Top of Information

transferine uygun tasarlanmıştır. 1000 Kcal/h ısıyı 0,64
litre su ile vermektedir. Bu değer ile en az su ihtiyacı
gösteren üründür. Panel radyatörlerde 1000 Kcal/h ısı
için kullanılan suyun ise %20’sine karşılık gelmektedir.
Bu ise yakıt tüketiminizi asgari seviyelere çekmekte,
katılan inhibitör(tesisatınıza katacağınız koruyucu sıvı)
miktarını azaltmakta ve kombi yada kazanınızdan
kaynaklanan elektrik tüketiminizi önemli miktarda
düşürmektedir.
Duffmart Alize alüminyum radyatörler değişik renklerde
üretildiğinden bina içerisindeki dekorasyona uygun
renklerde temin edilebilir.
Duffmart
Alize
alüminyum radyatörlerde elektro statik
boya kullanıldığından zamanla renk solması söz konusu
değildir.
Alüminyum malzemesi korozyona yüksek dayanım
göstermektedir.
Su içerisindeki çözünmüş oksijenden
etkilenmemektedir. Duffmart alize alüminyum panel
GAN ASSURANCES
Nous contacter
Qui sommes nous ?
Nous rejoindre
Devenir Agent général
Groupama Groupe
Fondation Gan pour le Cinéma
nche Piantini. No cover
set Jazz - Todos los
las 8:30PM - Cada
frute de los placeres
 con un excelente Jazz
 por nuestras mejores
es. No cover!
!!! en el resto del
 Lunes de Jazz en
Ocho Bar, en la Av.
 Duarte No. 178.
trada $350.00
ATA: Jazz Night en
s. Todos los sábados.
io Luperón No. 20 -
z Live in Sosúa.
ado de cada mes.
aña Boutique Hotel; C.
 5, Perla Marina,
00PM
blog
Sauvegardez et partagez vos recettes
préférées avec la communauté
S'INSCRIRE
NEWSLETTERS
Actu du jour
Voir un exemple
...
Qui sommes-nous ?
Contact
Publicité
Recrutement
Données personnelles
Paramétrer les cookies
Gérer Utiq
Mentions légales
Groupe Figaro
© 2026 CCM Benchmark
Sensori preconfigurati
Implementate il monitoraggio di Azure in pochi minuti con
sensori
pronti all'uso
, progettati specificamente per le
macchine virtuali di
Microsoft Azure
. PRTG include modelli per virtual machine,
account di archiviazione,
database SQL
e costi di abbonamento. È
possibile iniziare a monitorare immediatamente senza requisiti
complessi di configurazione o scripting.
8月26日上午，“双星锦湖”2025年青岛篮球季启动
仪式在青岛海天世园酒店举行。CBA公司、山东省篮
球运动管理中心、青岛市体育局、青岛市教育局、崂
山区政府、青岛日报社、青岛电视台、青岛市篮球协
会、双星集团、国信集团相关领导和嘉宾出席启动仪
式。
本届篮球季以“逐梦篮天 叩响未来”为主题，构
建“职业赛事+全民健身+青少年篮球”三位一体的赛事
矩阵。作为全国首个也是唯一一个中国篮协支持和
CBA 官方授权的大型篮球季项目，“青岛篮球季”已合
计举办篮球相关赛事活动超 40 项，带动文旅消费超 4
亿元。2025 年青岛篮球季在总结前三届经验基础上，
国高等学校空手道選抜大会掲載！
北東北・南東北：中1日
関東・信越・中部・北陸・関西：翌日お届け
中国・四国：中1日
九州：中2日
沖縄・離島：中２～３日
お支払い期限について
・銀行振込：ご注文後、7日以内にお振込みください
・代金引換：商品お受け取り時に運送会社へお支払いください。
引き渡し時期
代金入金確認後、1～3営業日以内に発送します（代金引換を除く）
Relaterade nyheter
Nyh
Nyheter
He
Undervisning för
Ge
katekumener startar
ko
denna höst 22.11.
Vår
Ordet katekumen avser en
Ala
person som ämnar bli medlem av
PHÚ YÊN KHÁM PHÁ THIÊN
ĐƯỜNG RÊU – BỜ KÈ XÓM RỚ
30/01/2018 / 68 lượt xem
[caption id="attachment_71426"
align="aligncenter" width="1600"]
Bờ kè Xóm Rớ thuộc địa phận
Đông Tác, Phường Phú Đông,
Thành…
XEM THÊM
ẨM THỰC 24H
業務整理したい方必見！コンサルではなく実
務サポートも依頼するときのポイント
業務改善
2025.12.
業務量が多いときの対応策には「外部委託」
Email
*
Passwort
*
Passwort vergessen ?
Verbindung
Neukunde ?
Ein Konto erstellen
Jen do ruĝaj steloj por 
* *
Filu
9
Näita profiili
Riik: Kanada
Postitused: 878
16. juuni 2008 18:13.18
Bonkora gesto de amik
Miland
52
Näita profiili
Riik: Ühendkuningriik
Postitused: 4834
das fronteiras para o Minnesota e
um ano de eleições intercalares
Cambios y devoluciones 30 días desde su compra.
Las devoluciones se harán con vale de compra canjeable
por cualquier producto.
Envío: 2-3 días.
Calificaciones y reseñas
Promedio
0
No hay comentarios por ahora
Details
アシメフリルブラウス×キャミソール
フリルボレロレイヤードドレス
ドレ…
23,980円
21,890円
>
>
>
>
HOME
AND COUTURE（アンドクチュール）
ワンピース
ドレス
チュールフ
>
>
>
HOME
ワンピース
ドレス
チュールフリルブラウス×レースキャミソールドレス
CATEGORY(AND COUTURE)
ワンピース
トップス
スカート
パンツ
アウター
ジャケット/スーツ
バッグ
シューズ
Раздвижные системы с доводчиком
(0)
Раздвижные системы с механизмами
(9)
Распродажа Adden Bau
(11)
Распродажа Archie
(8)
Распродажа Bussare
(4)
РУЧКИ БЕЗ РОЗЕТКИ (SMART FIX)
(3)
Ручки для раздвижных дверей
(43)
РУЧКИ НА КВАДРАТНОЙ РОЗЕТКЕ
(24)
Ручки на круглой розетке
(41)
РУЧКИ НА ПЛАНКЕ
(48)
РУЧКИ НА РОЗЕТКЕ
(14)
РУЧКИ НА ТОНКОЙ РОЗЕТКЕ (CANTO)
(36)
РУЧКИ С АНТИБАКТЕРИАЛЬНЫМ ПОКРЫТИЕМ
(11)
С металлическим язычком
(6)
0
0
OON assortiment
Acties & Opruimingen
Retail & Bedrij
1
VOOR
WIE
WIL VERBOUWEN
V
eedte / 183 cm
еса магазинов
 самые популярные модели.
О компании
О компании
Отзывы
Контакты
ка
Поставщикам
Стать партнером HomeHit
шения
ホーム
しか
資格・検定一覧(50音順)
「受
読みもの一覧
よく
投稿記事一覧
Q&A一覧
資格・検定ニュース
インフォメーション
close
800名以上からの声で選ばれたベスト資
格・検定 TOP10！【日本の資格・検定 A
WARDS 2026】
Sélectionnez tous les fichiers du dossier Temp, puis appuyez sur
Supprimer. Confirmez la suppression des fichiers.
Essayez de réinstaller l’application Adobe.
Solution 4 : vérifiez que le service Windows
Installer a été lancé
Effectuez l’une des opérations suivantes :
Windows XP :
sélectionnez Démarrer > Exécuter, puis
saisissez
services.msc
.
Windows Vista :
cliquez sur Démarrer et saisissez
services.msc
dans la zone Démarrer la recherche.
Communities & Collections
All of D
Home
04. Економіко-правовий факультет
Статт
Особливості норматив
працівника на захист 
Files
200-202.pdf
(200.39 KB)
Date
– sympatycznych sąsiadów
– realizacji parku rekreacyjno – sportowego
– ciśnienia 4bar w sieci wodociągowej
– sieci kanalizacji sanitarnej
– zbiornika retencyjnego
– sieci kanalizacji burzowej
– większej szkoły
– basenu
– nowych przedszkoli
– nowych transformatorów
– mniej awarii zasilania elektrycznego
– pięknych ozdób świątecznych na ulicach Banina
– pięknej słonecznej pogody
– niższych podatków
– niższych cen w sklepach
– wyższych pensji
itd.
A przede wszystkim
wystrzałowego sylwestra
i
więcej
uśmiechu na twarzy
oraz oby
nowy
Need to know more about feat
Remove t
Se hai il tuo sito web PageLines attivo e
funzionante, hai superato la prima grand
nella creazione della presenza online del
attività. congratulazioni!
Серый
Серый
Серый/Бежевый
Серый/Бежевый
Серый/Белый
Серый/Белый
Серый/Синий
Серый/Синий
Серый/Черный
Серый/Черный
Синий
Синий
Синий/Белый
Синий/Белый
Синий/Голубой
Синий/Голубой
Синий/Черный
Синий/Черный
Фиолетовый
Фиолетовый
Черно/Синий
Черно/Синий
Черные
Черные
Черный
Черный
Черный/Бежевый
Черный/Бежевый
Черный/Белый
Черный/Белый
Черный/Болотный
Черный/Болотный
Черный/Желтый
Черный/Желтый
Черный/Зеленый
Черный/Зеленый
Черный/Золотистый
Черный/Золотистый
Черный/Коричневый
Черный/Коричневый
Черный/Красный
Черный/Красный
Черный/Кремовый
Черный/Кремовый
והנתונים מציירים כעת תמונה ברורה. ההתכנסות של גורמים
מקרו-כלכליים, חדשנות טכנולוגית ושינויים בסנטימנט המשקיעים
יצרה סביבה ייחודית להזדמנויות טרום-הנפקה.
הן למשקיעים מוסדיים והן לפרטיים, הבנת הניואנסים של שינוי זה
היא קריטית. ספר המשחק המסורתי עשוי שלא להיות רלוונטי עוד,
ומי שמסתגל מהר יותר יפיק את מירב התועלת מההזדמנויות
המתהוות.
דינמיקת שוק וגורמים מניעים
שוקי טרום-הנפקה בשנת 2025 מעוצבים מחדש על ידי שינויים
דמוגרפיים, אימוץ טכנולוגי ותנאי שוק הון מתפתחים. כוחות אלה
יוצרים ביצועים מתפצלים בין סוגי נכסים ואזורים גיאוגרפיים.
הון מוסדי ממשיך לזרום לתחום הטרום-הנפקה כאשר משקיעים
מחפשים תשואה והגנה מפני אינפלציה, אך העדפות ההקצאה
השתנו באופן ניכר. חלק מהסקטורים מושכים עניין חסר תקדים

Bottom of Information

**Instructions for the task**:
Transcribe the data verbatim from its beginning through the line containing "Microsoft Azure", including both ends.

**Answer section**:
transferine uygun tasarlanmıştır. 1000 Kcal/h ısıyı 0,64
litre su ile vermektedir. Bu değer ile en az su ihtiyacı
gösteren üründür. Panel radyatörlerde 1000 Kcal/h ısı
için kullanılan suyun ise %20’sine karşılık gelmektedir.
Bu ise yakıt tüketiminizi asgari seviyelere çekmekte,
katılan inhibitör(tesisatınıza katacağınız koruyucu sıvı)
miktarını azaltmakta ve kombi yada kazanınızdan
kaynaklanan elektrik tüketiminizi önemli miktarda
düşürmektedir.
Duffmart Alize alüminyum radyatörler değişik renklerde
üretildiğinden bina içerisindeki dekorasyona uygun
renklerde temin edilebilir.
Duffmart
Alize
alüminyum radyatörlerde elektro statik
boya kullanıldığından zamanla renk solması söz konusu
değildir.
Alüminyum malzemesi korozyona yüksek dayanım
göstermektedir.
Su içerisindeki çözünmüş oksijenden
etkilenmemektedir. Duffmart alize alüminyum panel
GAN ASSURANCES
Nous contacter
Qui sommes nous ?
Nous rejoindre
Devenir Agent général
Groupama Groupe
Fondation Gan pour le Cinéma
nche Piantini. No cover
set Jazz - Todos los
las 8:30PM - Cada
frute de los placeres
 con un excelente Jazz
 por nuestras mejores
es. No cover!
!!! en el resto del
 Lunes de Jazz en
Ocho Bar, en la Av.
 Duarte No. 178.
trada $350.00
ATA: Jazz Night en
s. Todos los sábados.
io Luperón No. 20 -
z Live in Sosúa.
ado de cada mes.
aña Boutique Hotel; C.
 5, Perla Marina,
00PM
blog
Sauvegardez et partagez vos recettes
préférées avec la communauté
S'INSCRIRE
NEWSLETTERS
Actu du jour
Voir un exemple
...
Qui sommes-nous ?
Contact
Publicité
Recrutement
Données personnelles
Paramétrer les cookies
Gérer Utiq
Mentions légales
Groupe Figaro
© 2026 CCM Benchmark
Sensori preconfigurati
Implementate il monitoraggio di Azure in pochi minuti con
sensori
pronti all'uso
, progettati specificamente per le
macchine virtuali di
Microsoft Azure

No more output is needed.